Monday, October 29, 2007

Fall Migration in Full Swing!

The fall migration has been great so far this year! I've seen a number of birds that are not here year round. The newest one is the White-Throated Sparrow.

There are two variations of this sparrow, one with a tan-stripe and the other with a white-stripe. I'm not really sure, but I may have both.

This little fellow is very distinctive with a yellow supraloral mark next to its bill. Both variations have a strongly outlined white throat.

They are very common in brushy patches in woods. They feed on the ground and kick the ground with their feet to stir it up.

Check out The Nemesis Bird for a great post on more interesting details of the White-Throated Sparrow.

Sunday, October 21, 2007

New Red-Breasted Nuthatch Pics

I got a few more pictures this afternoon of my new little friend. He (or she) is starting to get a little more brave and is starting to try the sunflower seeds from the feeders.

I really liked how he was 'posing' because I was able to get shots that really show off his plumage.

raised his head up and really made his red breast visible.

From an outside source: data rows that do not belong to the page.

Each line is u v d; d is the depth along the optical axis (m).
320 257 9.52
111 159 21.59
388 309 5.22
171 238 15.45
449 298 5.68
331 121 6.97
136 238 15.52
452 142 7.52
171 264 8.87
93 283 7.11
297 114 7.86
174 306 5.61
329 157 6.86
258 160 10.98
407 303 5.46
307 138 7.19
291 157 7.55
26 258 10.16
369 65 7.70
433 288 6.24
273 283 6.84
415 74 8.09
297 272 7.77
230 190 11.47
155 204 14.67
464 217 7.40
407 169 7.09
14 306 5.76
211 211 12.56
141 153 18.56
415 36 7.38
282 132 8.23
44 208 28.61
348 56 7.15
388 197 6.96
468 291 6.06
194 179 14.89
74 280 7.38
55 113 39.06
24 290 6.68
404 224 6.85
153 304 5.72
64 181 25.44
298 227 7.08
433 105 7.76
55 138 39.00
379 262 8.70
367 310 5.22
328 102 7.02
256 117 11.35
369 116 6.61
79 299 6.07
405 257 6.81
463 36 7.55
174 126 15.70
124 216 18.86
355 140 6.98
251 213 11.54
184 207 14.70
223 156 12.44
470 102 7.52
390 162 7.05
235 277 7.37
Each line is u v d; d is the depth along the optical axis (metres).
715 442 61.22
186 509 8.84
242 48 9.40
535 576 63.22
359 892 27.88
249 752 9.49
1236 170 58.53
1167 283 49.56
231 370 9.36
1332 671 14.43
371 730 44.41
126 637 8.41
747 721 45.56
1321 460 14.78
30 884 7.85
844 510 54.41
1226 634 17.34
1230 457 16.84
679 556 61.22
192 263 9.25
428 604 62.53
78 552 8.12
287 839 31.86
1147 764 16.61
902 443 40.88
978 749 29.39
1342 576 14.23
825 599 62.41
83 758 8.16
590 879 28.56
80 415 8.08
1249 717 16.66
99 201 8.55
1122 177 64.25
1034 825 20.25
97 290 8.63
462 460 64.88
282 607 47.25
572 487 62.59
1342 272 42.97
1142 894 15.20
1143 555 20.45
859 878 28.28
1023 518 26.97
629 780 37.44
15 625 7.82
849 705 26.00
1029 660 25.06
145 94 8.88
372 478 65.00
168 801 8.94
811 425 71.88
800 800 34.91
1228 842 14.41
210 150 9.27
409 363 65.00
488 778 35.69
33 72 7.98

The Red-Breasted Nuthatch's plumage is much different than that of the White-Breasted Nuthatch.

He spent several minutes running up and down the tree getting to the feeder. He is still a little skittish as he flew off to eat it!

Sunday, October 14, 2007

Under The Church Steeple

I got a few shots of a visitor to my backyard today as he was snacking on sunflower seeds. He was posing next to this great little feeder my wife Shelley got us which resembles the front of a church. He is a male House Sparrow, also known as the English Sparrow.

They were introduced to North America from Europe. They were released in New York City in 1850. Since that time, they have become widespread. In fact, they are the most abundant songbird in the world.

The male House Sparrow has a distinctive black bib with a black bill. They have a gray cap with a black mask and a chestnut nape.

The females are not as distinctive and have a much different plumage than the male. They lack the black bib, black bill, and chestnut nape.

As the winter draws closer, the males lose the plumage as their black bib, black bill and chestnut nape lightens up. As you can see, this is gradually happening to this male visitor.

Wednesday, October 10, 2007

First Blast of Fall!

I got a surprise today with a new visitor to my backyard. At first, from a distance, I thought it was one of the many Carolina Chickadees that are always at the feeders in the afternoon.

Then, it turned on the peanut feeder and faced down, in the typical Nuthatch posture. I've seen a White Breasted Nuthatch before, up on Brush Mountain, but it is a much bigger bird. This Nuthatch was much smaller than the White Breasted Nuthatch. The White Breasted Nuthatch is about 6" in length compared to only 4 1/2" for the Red Breasted Nuthatch. Also, notice that it has a dark eye line and a white eyebrow. The White Breasted Nuthatch has an all white face and breast.

The red breast is definitely noticeable and shows up. I believe this one to be a female Red Breasted Nuthatch. On the males, the rust colored underparts extend further up the neck.

Arkansas is in the winter range for the Red Breasted Nuthatch so this little blast of cooler weather appears to be causing a little movement. I'm excited!

Friday, October 5, 2007

Orange Sapsucker

This Red-Bellied Woodpecker has been frequenting my backyard lately. Besides the normal bevy of daily visits by the Cardinals, I've been carefully watching to see what other birds are visiting. The Red-Bellied Woodpecker really likes the suet block and has started coming to it often.

It's red belly, which it gets the name from, is rarely seen. It's back has a very noticeable upperparts with the black and white barring, like a zebra. So much so that is is sometimes called the Zebra Woodpecker.

The plumage of the sexes are very similar except the males have a complete red hood on their heads. The females, as noted in the pictures, only have red on the nape of their necks.

They are fairly large woodpeckers, 9-10 inches in length, with a 15-18 inch wingspan. They are nonmigratory, monogamous birds. They have 1 brood in the North and 2 - 3 broods in the South.

They got the name "orange sapsucker" from Dr. B.H Warren who called attention to their love of oranges in Florida in 1890. They would eat many oranges when they were ready to pick and destroyed many trees by boring into the tree and sucking the sap.